Ancak Janning'e göre hem ekonomik işbirliğinin geliştirilmesi hem de Gümrük Birliği modernizasyonu ancak Erdoğan'ın politikalarını değiştirmesi halinde mümkün. Almanya'nın ancak Erdoğan'ın doğru ekonomi politikalara yönelmesi halinde adım atacağına dikkat çeken Janning, "Örneğin Türkiye'de çok büyük kamu ihalelerin tamamı Erdoğan'ın çevresine veriliyor. Rekabet açık olmayan, şeffaf olmayan, yabancı yatırımcıların güvenmediği bir yönetime Almanya neden destek olsun?” diye konuştu.
"Türkiye AB'siz gelişemez”
Carnegie Uluslararası Barış Vakfı uzmanı Marc Pierini ise ekonomik işbirliğini güçlendirecek Gümrük Birliği modernizasyonunun her iki tarafın da çıkarına olduğuna söylemekle birlikte, "Ancak bunun gerçekleşmesi için Türkiye rekabet hukuku, kamu ihale yasası, sendikal haklar gibi pek çok alanda çok ciddi reformlara girişmek zorunda” dedi.

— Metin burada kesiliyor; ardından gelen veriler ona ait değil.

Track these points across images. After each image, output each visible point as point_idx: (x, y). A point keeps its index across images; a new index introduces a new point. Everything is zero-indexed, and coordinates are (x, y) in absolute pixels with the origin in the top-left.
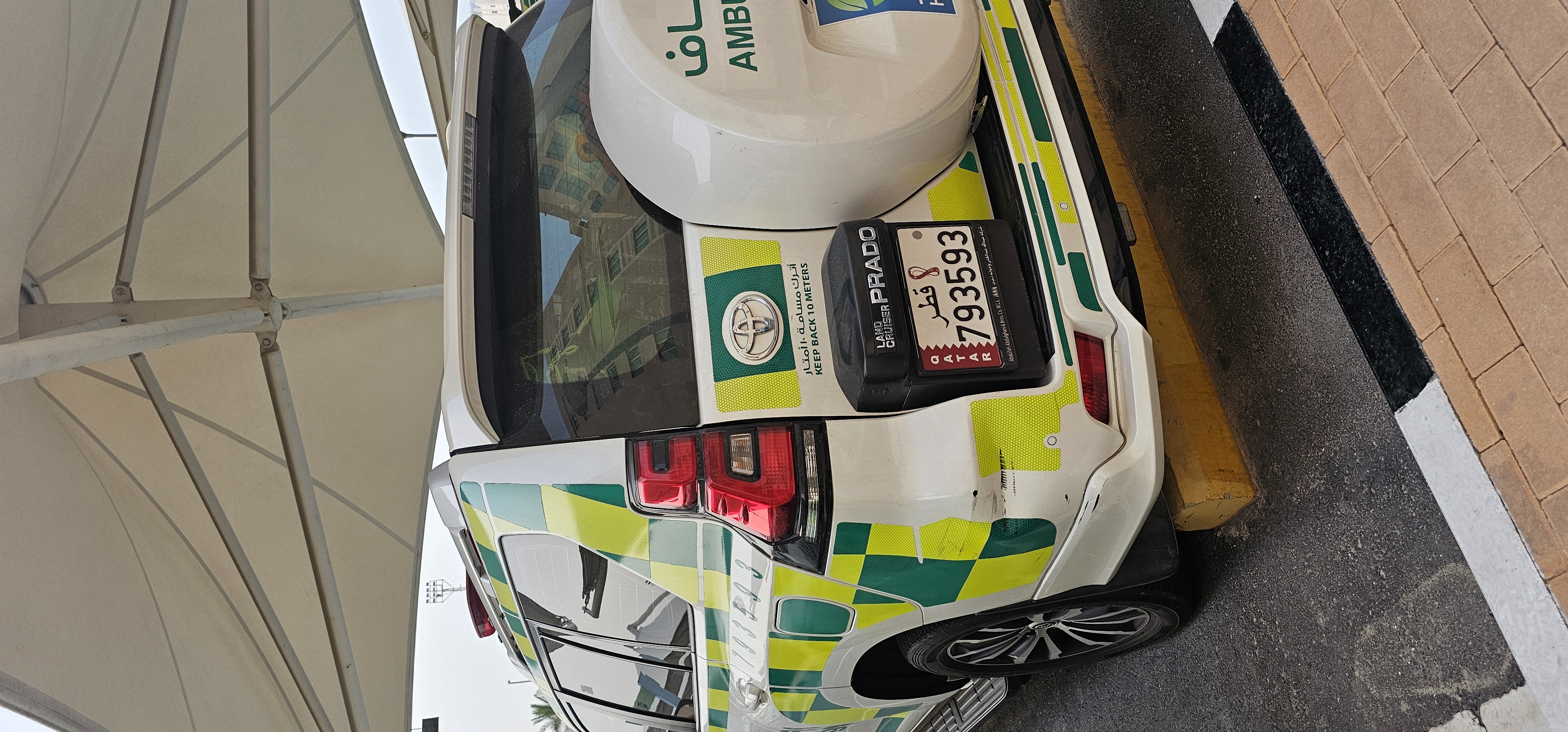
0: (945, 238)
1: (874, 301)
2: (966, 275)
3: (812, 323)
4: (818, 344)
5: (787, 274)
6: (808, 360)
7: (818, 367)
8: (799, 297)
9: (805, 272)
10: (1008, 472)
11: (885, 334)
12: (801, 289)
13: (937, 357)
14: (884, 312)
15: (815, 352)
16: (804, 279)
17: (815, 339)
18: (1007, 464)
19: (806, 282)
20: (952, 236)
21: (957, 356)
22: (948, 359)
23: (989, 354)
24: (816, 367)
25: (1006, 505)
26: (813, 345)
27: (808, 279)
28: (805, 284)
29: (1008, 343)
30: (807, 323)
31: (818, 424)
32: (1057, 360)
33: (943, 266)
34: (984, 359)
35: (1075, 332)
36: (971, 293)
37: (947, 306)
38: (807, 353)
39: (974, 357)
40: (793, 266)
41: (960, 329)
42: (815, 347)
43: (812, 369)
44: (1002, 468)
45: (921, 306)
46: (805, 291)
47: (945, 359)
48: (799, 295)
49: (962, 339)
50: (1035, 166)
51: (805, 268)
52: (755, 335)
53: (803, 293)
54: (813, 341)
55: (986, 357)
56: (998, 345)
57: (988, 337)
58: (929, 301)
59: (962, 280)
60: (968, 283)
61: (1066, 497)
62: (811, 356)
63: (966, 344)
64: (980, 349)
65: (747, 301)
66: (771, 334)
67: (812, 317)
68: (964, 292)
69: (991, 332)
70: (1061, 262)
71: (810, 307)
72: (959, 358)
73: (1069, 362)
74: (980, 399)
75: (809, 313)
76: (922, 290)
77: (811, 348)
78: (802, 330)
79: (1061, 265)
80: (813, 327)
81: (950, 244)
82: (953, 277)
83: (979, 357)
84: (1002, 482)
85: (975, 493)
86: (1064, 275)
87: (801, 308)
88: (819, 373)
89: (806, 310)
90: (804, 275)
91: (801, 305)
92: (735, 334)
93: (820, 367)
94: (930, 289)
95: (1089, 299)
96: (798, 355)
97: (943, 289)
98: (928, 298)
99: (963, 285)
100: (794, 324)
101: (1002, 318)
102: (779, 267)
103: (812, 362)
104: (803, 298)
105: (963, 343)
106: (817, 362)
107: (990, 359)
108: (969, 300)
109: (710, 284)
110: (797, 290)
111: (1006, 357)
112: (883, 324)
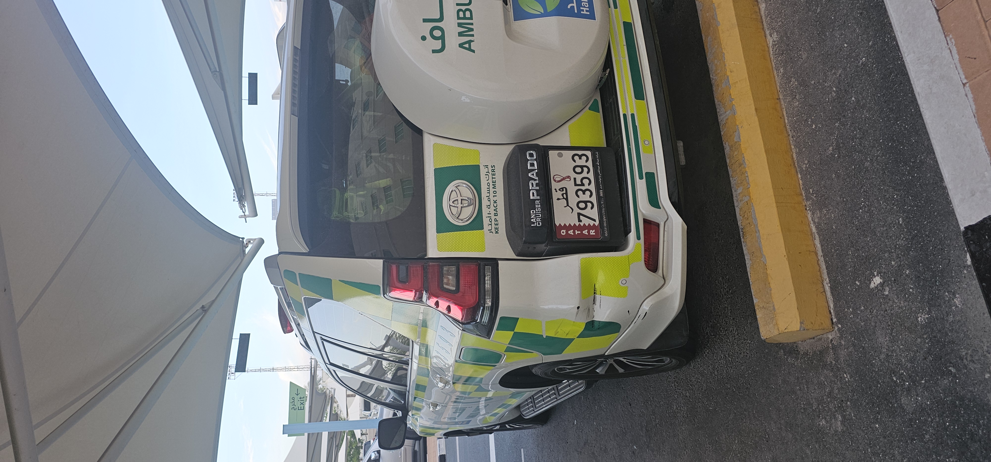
0: (576, 158)
1: (532, 197)
2: (586, 182)
3: (495, 202)
4: (497, 215)
5: (483, 171)
6: (491, 225)
7: (496, 229)
9: (493, 171)
10: (598, 296)
11: (536, 218)
12: (490, 181)
13: (564, 231)
14: (537, 204)
15: (496, 220)
16: (492, 175)
17: (496, 212)
18: (598, 292)
19: (494, 177)
20: (580, 157)
21: (576, 231)
22: (571, 232)
23: (594, 231)
25: (595, 314)
26: (495, 216)
27: (495, 175)
28: (493, 178)
29: (605, 225)
30: (492, 202)
31: (493, 263)
32: (632, 236)
33: (573, 175)
34: (591, 234)
35: (644, 219)
36: (588, 193)
37: (573, 200)
38: (491, 220)
39: (585, 232)
40: (486, 166)
41: (579, 214)
42: (496, 217)
43: (493, 230)
44: (594, 294)
45: (558, 199)
46: (493, 182)
47: (569, 232)
48: (488, 184)
49: (580, 221)
50: (633, 115)
51: (493, 168)
52: (462, 207)
53: (491, 184)
54: (495, 213)
55: (592, 232)
56: (600, 225)
57: (595, 220)
58: (563, 196)
59: (583, 185)
60: (586, 187)
61: (629, 312)
62: (493, 222)
63: (582, 224)
64: (589, 228)
65: (459, 186)
66: (471, 208)
67: (495, 199)
68: (584, 192)
69: (596, 216)
70: (641, 178)
71: (495, 192)
72: (577, 232)
73: (639, 238)
74: (586, 257)
75: (494, 196)
76: (560, 190)
77: (493, 218)
78: (489, 207)
79: (641, 179)
80: (495, 205)
81: (579, 162)
82: (579, 182)
83: (589, 232)
84: (594, 301)
85: (578, 308)
86: (641, 185)
87: (489, 193)
88: (497, 233)
89: (492, 194)
90: (493, 173)
91: (489, 191)
92: (450, 205)
93: (498, 229)
94: (564, 189)
95: (654, 201)
96: (486, 221)
97: (572, 189)
98: (563, 195)
99: (583, 188)
100: (485, 202)
101: (603, 209)
102: (478, 166)
103: (493, 226)
104: (491, 186)
105: (580, 223)
106: (496, 226)
107: (594, 234)
108: (586, 197)
109: (438, 172)
110: (488, 182)
111: (603, 233)
112: (536, 212)
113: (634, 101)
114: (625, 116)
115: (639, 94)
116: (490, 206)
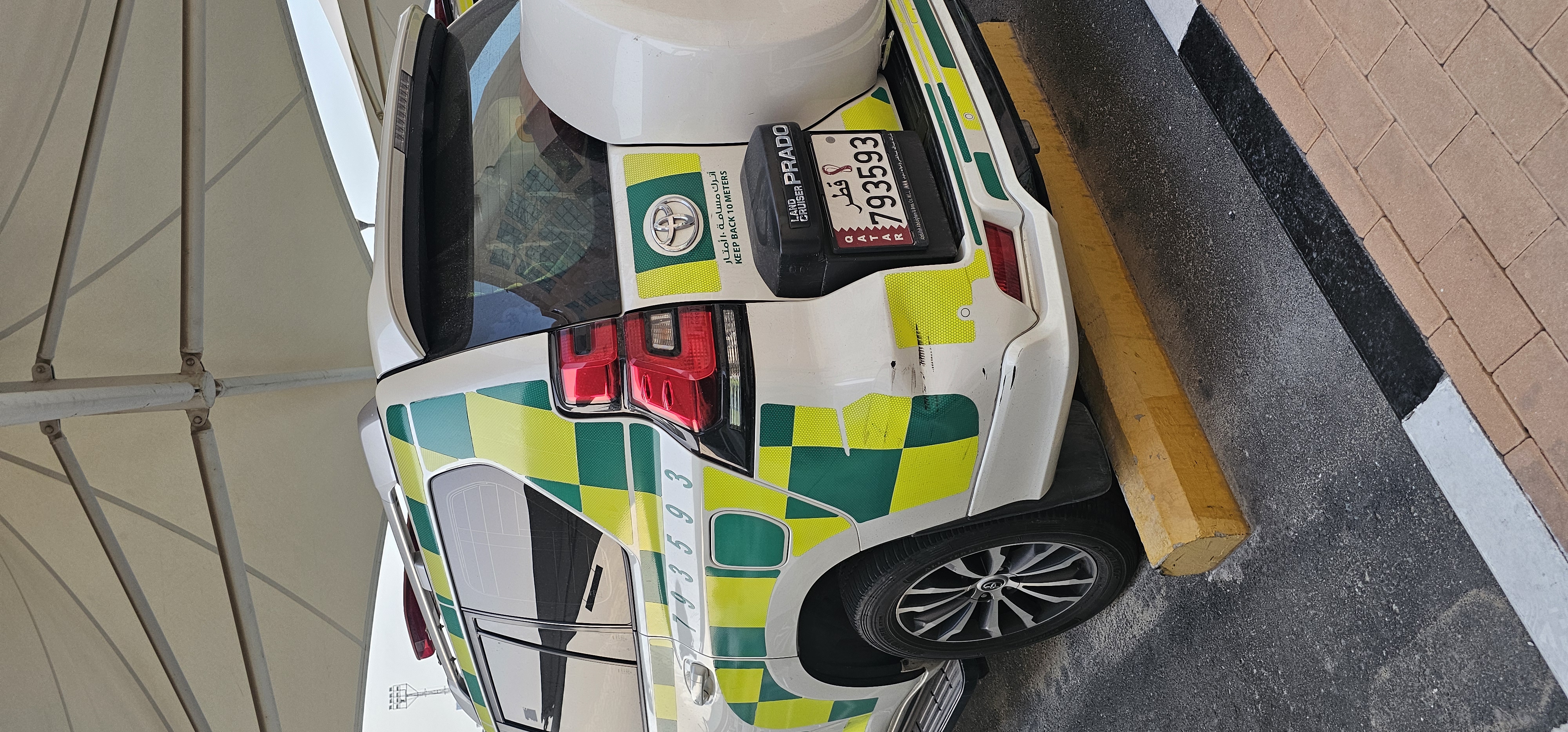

Erdoğan'ın yeniden hukuk devletini tesis etmeye yönelmesinin AB'nin Türkiye'ye yönelik tavrında belirleyeci olacağını söyleyen Pierini sözlerini şöyle tamamladı: "AB'siz ve etrafına duvarlar ören bir Türkiye zenginleşemez, gelişemez. Bu nedenle Türkiye Avrupalı liderlerle ortak bir paydada buluşmak zorunda.”